Since 2015, the start of the third phase, the monumental challenge has been not only the sheer number of refugees streaming into the country, but also how to handle their integration. Given Germany’s previous experiences, Mr. Patuzzi stressed the importance of workforce education and of consistent recognition and validation of labor credentials incoming refugees have in order to systematically build on already existing skills with appropriate and customized training measures. Some urgent steps already taken to promote workforce integration include shortening the time needed to process asylum applications and opening comprehensive employment support services to asylum seekers even before protection is granted, if they have good prospects of being allowed to stay in the country. This “early intervention” is particularly important, because “wasting time” and not offering adequate training and support from the beginning will deeply affect chances of integration in the long run. The strategies for integration start with differentiating the formal versus informal competencies of the refugees. As provisional data and early estimates indicate, the majority of refugees have no formal professional credentials, but Mr. Patuzzi’s optimism lies in the fact that many are young with strong education potential.
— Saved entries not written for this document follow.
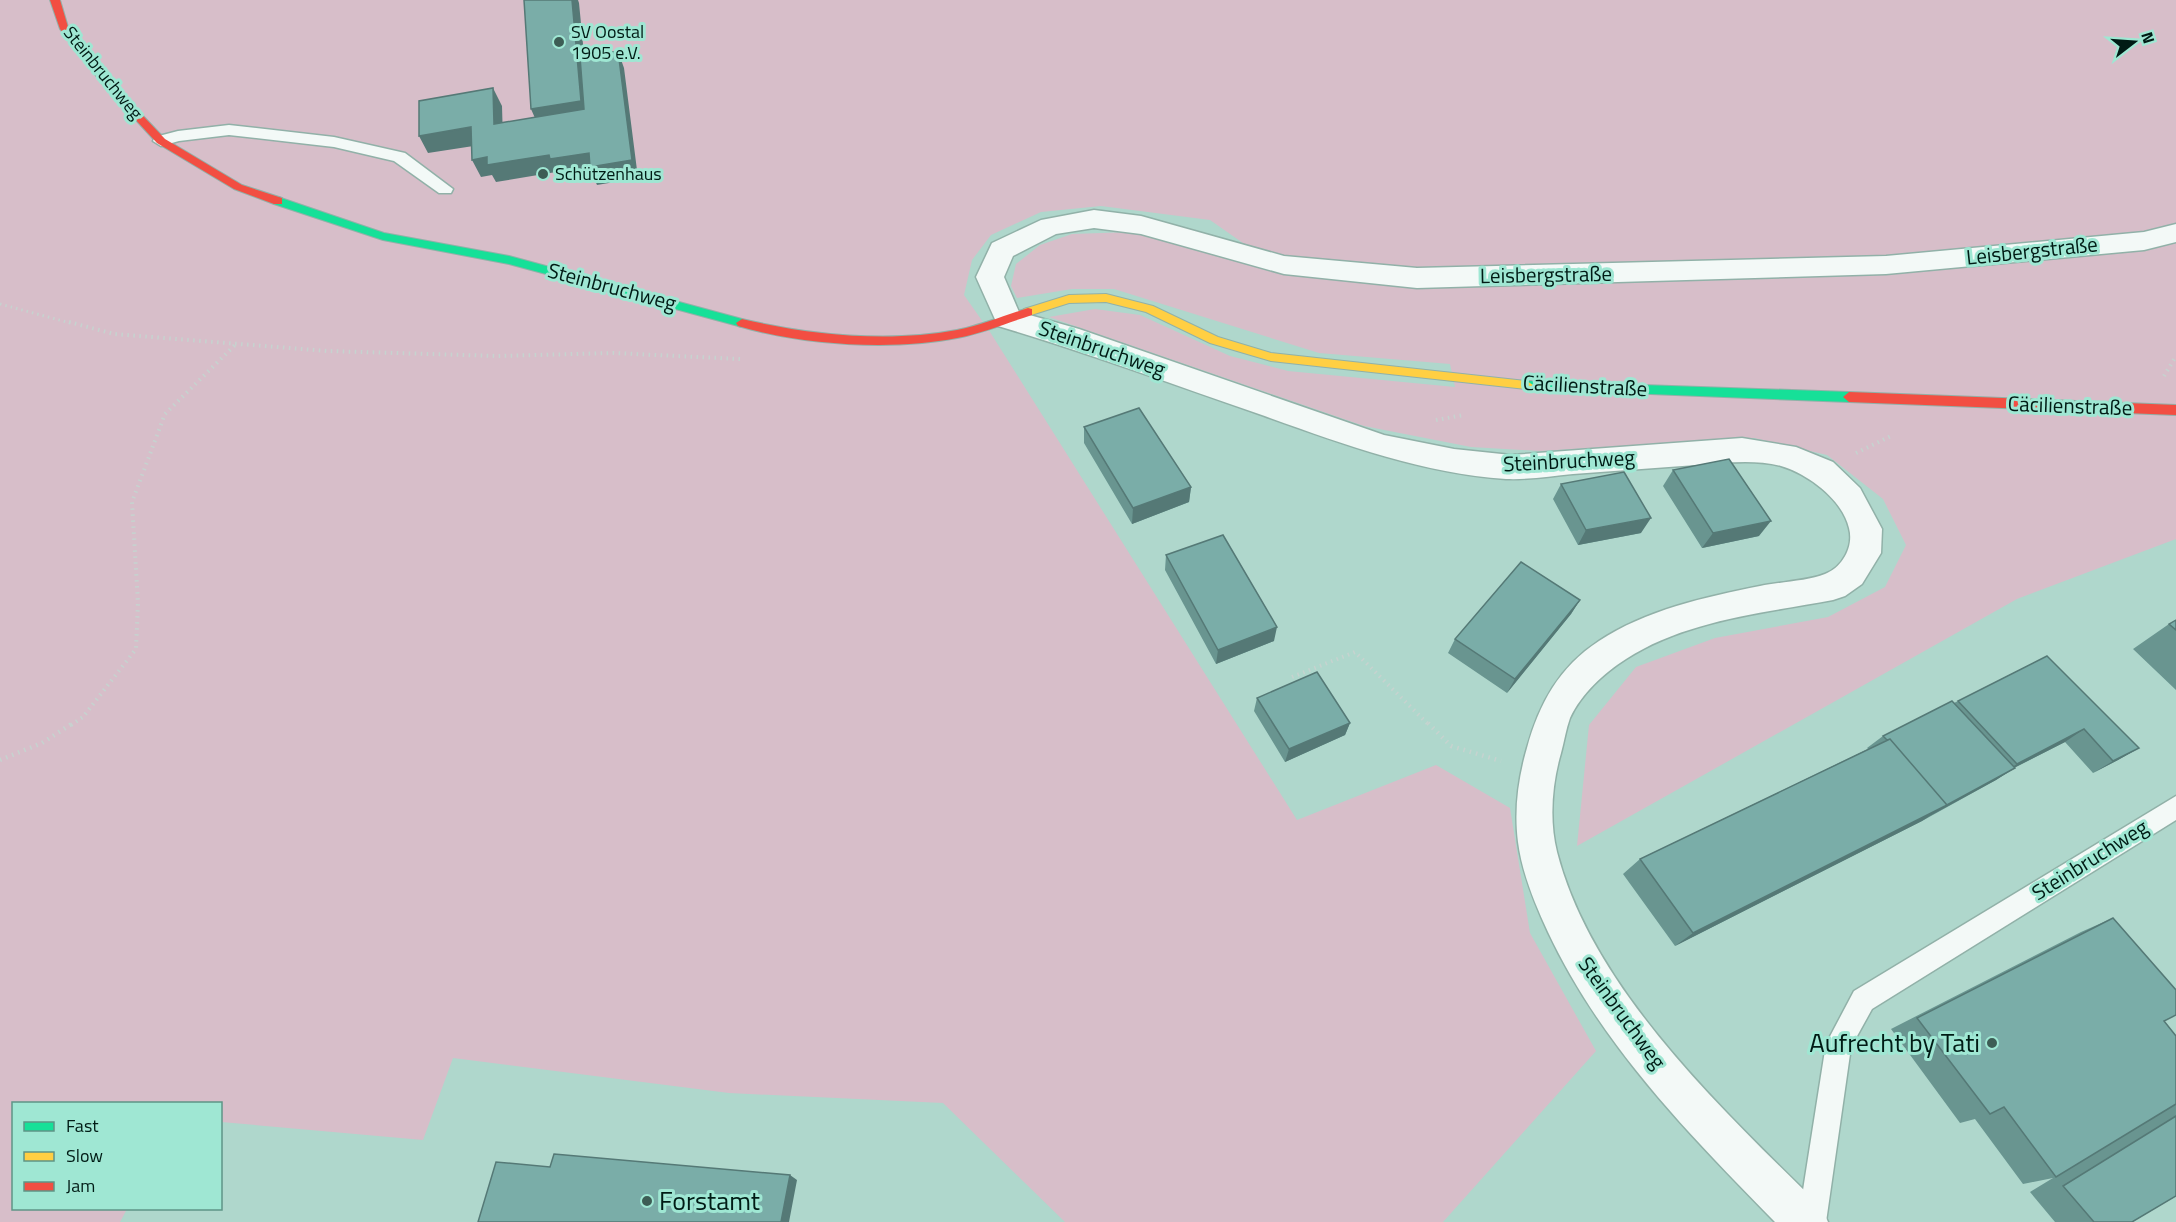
<svg xmlns="http://www.w3.org/2000/svg" width="2176" height="1222" viewBox="0 0 2176 1222" font-family="'Titillium Web',sans-serif">
  <rect width="100%" height="100%" fill="#afd7cc"/>
  <path fill="#d7bec9" d="M0,0H2176V539L2017,599L1577,846L1589,725L1636,667L1715,638L1828,617L1885,587L1906,545L1883,499L1827,455L1754,438L1540,451L1471,447L1364,426L1049,317L1095,309L1140,315L1230,356L1288,371L1455,387L1450,364L1319,353L1114,289H1072L1017,298L1011,286L1016,264L1040,245L1072,234L1131,232L1273,264L1210,220L1101,206L1041,212L991,235L972,260L964,295L990,332L1297,820L1436,765L1510,808L1530,933L1596,1051L1443,1222H1065L943,1103L729,1093L453,1058L423,1140L221,1122L220,1104H14V1208L127,1209L120,1222H0Z"/>
  <g fill="none" stroke-linecap="round" stroke-linejoin="round">
    <defs>
      <path id="lane" d="M229,125L334,137L405,153L453,189L451,193H439L394,161L334,147L229,135L179,141L161,146L153,141L155,137L178,131Z
        M2176,796V820L1872,1009L1851,1047L1826,1222H1798L1826,1044L1854,991Z"/>
      <path id="street" d="M1094,210L1141,216L1284,256L1417,268L1886,256L2144,232L2176,224V242L2144,250L1886,274L1417,288L1284,274L1141,234L1094,228L1056,234L1013,256L1004,277L1019,312L1079,329L1384,435L1454,449L1511,455L1742,438L1796,447L1833,462L1860,488L1882,529L1881,553L1862,584L1845,596L1833,600C1764,613 1686,620 1626,659C1604,673 1581,694 1570,718C1566,729 1564,742 1561,753C1552,784 1549,820 1557,852C1592,989 1723,1110 1821,1207L1828,1222H1775C1689,1134 1601,1045 1548,932C1535,904 1522,873 1518,842C1514,810 1518,779 1527,748C1539,704 1559,667 1599,641C1646,610 1705,597 1760,586C1779,582 1808,581 1825,574C1843,567 1854,546 1849,528C1842,499 1808,474 1781,466C1754,459 1724,463 1696,465C1655,468 1614,471 1573,474C1551,476 1528,480 1506,479C1420,473 1340,443 1259,414C1172,384 1086,352 998,326L976,277L992,243L1041,220Z"/>
      <path id="fast" d="M278,197L384,233L509,256L742,319L748,323L742,327L509,264L383,240L274,204L273,201Z
        M1527,381L1849,392L1855,397L1849,402L1527,389L1521,385Z"/>
      <path id="slow" d="M1106,294L1153,306L1218,337L1271,353L1527,381L1533,385L1527,389L1271,361L1210,343L1146,312L1106,302L1069,303L1028,316L1022,312L1024,309L1069,295Z"/>
      <path id="jam" d="M50,0H60L68,27L106,77L165,139L242,185L282,198V204H274L234,189L157,143L100,81L60,29Z
        M1028,308L1032,309V315C1007,323 983,333 957,338C891,351 803,345 738,326L736,323L742,319C810,335 888,343 957,330C982,325 1005,315 1028,308Z
        M1849,392L2176,405V415L1849,402L1843,397Z"/>
    </defs>
    <use href="#lane" stroke="#91b1a8" stroke-width="3"/>
    <use href="#street" stroke="#91b1a8" stroke-width="3"/>
    <use href="#fast" stroke="#91b1a8" stroke-width="2"/>
    <use href="#slow" stroke="#91b1a8" stroke-width="2"/>
    <use href="#jam" stroke="#91b1a8" stroke-width="2"/>
    <path stroke="#c6d3cf" stroke-width="3" stroke-dasharray="1.5 4" stroke-linecap="butt" d="M0,304L74,324"/>
    <path stroke="#c6d3cf" stroke-width="4" stroke-dasharray="1.5 4.5" stroke-linecap="butt" d="M69,322L114,334L327,351L498,356L614,353L740,359
      M2164,376L2176,356
      M1436,420L1464,415
      M1856,453L1893,435
      M1292,677L1355,652L1429,725
      M71,725L83,717L136,649L138,603L132,502L165,414L236,344"/>
    <path stroke="#c6d3cf" stroke-width="4.5" stroke-dasharray="1.5 5" stroke-linecap="butt" d="M1428,723L1451,746L1501,761
      M0,760L42,743L73,723"/>
    <use href="#lane" fill="#f3f9f7" fill-rule="evenodd"/>
    <use href="#street" fill="#f3f9f7" fill-rule="evenodd"/>
    <use href="#fast" fill="#16e098" fill-rule="evenodd"/>
    <use href="#slow" fill="#ffcf43" fill-rule="evenodd"/>
    <use href="#jam" fill="#f24e42" fill-rule="evenodd"/>
  </g>
  <path fill="#699590" d="M1084,427L1191,487L1189,502L1132,524L1084,443Z
    M1673,470L1759,536L1702,548L1663,486Z
    M1561,484L1641,533L1578,545L1553,499Z
    M1166,555L1274,641L1216,664L1165,570Z
    M1580,600L1571,614L1507,693L1448,653L1455,639Z
    M2176,620V690L2133,649L2169,624Z
    M2047,656L2139,748L2118,760L2093,773L2065,742L2014,768L1996,780L1922,821L1675,946L1623,874L1640,859L1868,749L1867,748L1883,736L1954,703L1958,701Z
    M1257,698L1350,723L1345,735L1285,762L1254,711Z
    M2113,918L2164,1021L2176,1036V1196L2132,1222H2055L2030,1192L2053,1178L2023,1184L1975,1119L1960,1123L1891,1029L2081,932Z"/>
  <path fill="#557976" d="M572,0H578L579,3L591,126L542,134L531,109Z
    M618,51L624,68L638,178L597,185L591,171L558,177L556,172L496,182L492,175L481,177L472,160L487,157L589,153Z
    M493,88L502,106L503,141L494,124Z
    M471,127L480,145L428,153L419,136Z
    M1191,487L1189,502L1132,524L1133,508Z
    M1651,518L1641,533L1578,545L1586,530Z
    M1771,521L1759,536L1702,548L1713,533Z
    M1580,600L1571,614L1507,693L1515,679Z
    M1277,627L1274,641L1216,664L1218,650Z
    M1350,723L1345,735L1285,762L1289,749Z
    M2084,729L2065,742L1998,776L2017,764Z
    M2139,748L2118,760L2093,773L2113,761Z
    M2015,768L1996,780L1928,817L1945,806Z
    M1947,805L1922,821L1675,946L1693,933Z
    M790,1175L797,1180L789,1222H781Z"/>
  <path fill="#7aada8" stroke="#557976" stroke-width="1.5" d="M524,0H572L581,101L531,109Z
    M618,51L632,160L590,167L589,153L550,159L549,155L487,165V157L472,160L471,127L419,136V101L493,88L494,124L584,109L580,57Z
    M1139,408L1191,487L1133,508L1084,427Z
    M1729,459L1771,521L1713,533L1673,470Z
    M1624,472L1651,518L1586,530L1561,484Z
    M1223,535L1277,627L1218,650L1166,555Z
    M1521,562L1580,600L1515,679L1455,639Z
    M2176,620V630L2169,624Z
    M2047,656L2139,748L2113,761L2084,729L2017,764L1958,701Z
    M1317,672L1350,723L1289,749L1257,698Z
    M1952,701L2015,768L1945,806L1947,805L1890,739L1887,740L1883,736Z
    M1890,739L1947,805L1693,933L1640,859Z
    M2113,918L2176,990V1015L2164,1021L2176,1036V1104L2056,1177L2004,1107L1990,1114L1917,1018Z
    M2176,1116V1196L2132,1222H2094L2063,1186Z
    M554,1154L790,1175L781,1222H478L496,1162L550,1167Z"/>
  <g fill="#3d5d55" stroke="#9fe7d3" stroke-width="2">
    <circle cx="559" cy="42" r="6"/>
    <circle cx="543" cy="174" r="6"/>
    <circle cx="1992" cy="1043" r="6"/>
    <circle cx="647" cy="1201" r="6"/>
  </g>
  <g text-anchor="middle" stroke-width="6" stroke-linejoin="round" paint-order="stroke">
    <g font-size="18" fill="#001b15" stroke="#9fe7d3" text-anchor="start">
      <text x="571" y="38">SV Oostal<tspan x="571" dy="21">1905 e.V.</tspan></text>
      <text x="555" y="180">Schützenhaus</text>
    </g>
    <g font-size="18" fill="#001b15" stroke="#9fe7d3">
      <text transform="translate(103 73) rotate(51)" y="6">Steinbruchweg</text>
    </g>
    <g font-size="21" fill="#001b15" stroke="#9fe7d3">
      <text transform="translate(2032 251) rotate(-6)" y="7">Leisbergstraße</text>
      <text transform="translate(1546 275) rotate(-1)" y="7">Leisbergstraße</text>
      <text transform="translate(612 287) rotate(15)" y="7">Steinbruchweg</text>
      <text transform="translate(1102 349) rotate(19)" y="7">Steinbruchweg</text>
      <text transform="translate(1585 386) rotate(3)" y="7">Cäcilienstraße</text>
      <text transform="translate(2070 406) rotate(2)" y="7">Cäcilienstraße</text>
      <text transform="translate(1569 461) rotate(-3)" y="7">Steinbruchweg</text>
      <text transform="translate(2090 860) rotate(-32)" y="7">Steinbruchweg</text>
      <text transform="translate(1622 1013) rotate(54)" y="7">Steinbruchweg</text>
    </g>
    <g font-size="26" fill="#001b15" stroke="#9fe7d3" text-anchor="end">
      <text x="1980" y="1052">Aufrecht by Tati</text>
      <text x="659" y="1210" text-anchor="start">Forstamt</text>
    </g>
  </g>
  <rect x="12" y="1102" width="210" height="108" fill="#9fe7d3" stroke="#5f9587" stroke-width="1.5"/>
  <rect x="24" y="1122" width="30" height="9" fill="#16e098" stroke="#5f9587" stroke-width="1.5"/>
  <text x="66" y="1132" font-size="18" fill="#001b15">Fast</text>
  <rect x="24" y="1152" width="30" height="9" fill="#ffcf43" stroke="#5f9587" stroke-width="1.5"/>
  <text x="66" y="1162" font-size="18" fill="#001b15">Slow</text>
  <rect x="24" y="1182" width="30" height="9" fill="#f24e42" stroke="#5f9587" stroke-width="1.5"/>
  <text x="66" y="1192" font-size="18" fill="#001b15">Jam</text>
  <g transform="translate(2134 42) rotate(73)" stroke="#9fe7d3" stroke-width="4.5" paint-order="stroke">
  <path d="M0-4.5L10 22L0 15L-10 22Z" fill="#001b15"/>
  <text y="-9" font-size="16" font-weight="bold" text-anchor="middle" fill="#001b15">N</text>
  </g>
</svg>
A comprehensive and flexible language program is another essential step—not just learning basic German, but providing vocational language support. If employers do not play along, vocational programs will not work when it comes to the hiring of refugees.
Tamar Jacoby of ImmigrationWorks USA discussed the American counterpoint to labor integration strategies. Although Germany is one quarter the size of the U.S., it still spends ten times as much on immigration, which will only increase in the coming years. The U.S.’ so-called “advantage” when it comes to integration is a result of historical differences. The United States has a culture of migration backgrounds and embraces the notion of a cultural melting pot. Germany has a different approach to and belief in nationality, identity, and sense of belonging. The U.S. labor market is more flexible and easier to enter than Germany’s. This fluidity is an advantage for migrants in America, as they do not have easy access to welfare like in Germany and therefore need to work. In both countries, the workforce is a crucible for integration for refugees and migrants, as trust built in the workplace can extend into civil society.
Liam Patuzzi is a Project Officer at EBB – Entwicklungsgesellschaft für berufliche Bildung (Agency for the Development of Professional Education) in Cologne, Germany. There, he works in the national coordination office of the Network IQ (“Integration through Qualification”), a federal program aimed at improving the chances of migrants in the German labor market. One of his main tasks is fostering the exchange of knowledge between IQ and international partners. Liam has a strong interest in migration, asylum, and integration policy at the German, European, and international level. A native Italian, he holds a Bachelor’s degree from Ca’ Foscari University, Venice, and a Master’s degree in Social Sciences from the University of Freiburg, Germany.